His friend but looked at him again on this in rather desperate diversion. "I don't see how you're to know where you are, I confess, if you take no means to find out."
"Well, my acquisition of property seems by itself to promise me information, and for the understanding of the lesson I shall have to take a certain time. What I want," Gray finely argued, "is to act but in the light of that."
"In the light of time? Then why do you begin by so oddly wasting it?"
"Because I think it may be the only way for me not to waste understanding. Don't be afraid," he went on, moving as by the effect of Horton's motion, which had brought that subject of appeal a few steps nearer the rare repository, "that I shall commit the extravagance of at all wasting _you._"

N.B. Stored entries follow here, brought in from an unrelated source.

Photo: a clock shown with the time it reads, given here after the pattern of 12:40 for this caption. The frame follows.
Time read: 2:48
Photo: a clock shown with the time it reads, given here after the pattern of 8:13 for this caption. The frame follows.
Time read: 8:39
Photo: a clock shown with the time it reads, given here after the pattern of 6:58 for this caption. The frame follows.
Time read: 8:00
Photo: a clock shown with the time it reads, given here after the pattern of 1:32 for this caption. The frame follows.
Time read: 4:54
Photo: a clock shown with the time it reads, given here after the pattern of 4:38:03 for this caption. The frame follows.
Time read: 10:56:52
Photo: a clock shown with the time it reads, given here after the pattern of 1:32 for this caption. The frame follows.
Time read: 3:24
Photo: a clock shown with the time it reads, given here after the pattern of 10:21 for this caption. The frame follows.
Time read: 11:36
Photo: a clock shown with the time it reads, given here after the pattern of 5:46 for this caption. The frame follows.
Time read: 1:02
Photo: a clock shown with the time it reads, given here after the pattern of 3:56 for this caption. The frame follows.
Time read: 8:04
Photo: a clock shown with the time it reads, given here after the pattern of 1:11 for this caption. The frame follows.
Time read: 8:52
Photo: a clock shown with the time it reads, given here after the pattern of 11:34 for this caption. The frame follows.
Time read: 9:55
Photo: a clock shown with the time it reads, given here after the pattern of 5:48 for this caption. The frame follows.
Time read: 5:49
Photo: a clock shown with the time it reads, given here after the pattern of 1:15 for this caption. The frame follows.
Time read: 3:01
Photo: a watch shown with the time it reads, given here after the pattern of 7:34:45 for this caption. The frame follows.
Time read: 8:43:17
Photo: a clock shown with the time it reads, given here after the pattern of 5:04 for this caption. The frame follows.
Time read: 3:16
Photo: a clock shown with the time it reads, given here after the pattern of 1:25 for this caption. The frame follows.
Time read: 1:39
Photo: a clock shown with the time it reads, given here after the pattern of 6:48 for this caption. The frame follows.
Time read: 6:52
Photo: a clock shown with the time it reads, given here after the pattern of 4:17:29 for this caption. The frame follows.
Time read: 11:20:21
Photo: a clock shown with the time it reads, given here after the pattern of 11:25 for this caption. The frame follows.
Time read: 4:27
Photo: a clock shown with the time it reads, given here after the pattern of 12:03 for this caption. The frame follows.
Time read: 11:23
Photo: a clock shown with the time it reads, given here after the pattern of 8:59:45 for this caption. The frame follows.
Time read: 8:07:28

Horton, from where he had paused, looked up at the ivory tower; though as Gray was placed in the straight course of approach to it he had after a fashion to catch and meet his eyes by the way. "What you really want of me, it's clear, is to help you to fidget and fumble--or in other words to prolong the most absurd situation; and what I ought to do, if you'd believe it of me, is to take that stuff out of your hands and just deal with it myself."
"And what do you mean by dealing with it yourself?"
"Why destroying it unread by either of us--which," said Horton, looking about, "I'd do in a jiffy, on the spot, if there were only a fire in that grate. The place is clear, however, and we've matches; let me chuck your letter in and enjoy the blaze with you."
"Ah, my dear man, don't! Don't!" Gray repeated, putting it rather as a plea for indulgence than as any ghost of a defiance, but instinctively stepping backward in defence of his treasure.
His companion, for a little, gazed at the cabinet, in speculation, it might really have seemed, as to an extraordinary reach of arm. "You positively prefer to hug the beastly thing?"
"Let me alone," Gray presently returned, "and you'll probably find I've hugged it to death."
Horton took, however, on his side, a moment for further reflection. "I thought what you wanted of me to be exactly _not_ that I should let you alone, but that I should give you on the contrary my very best attention!"
"Well," Gray found felicity to answer, "I feel that you'll see how your very best attention will sometimes consist in your not at all minding me."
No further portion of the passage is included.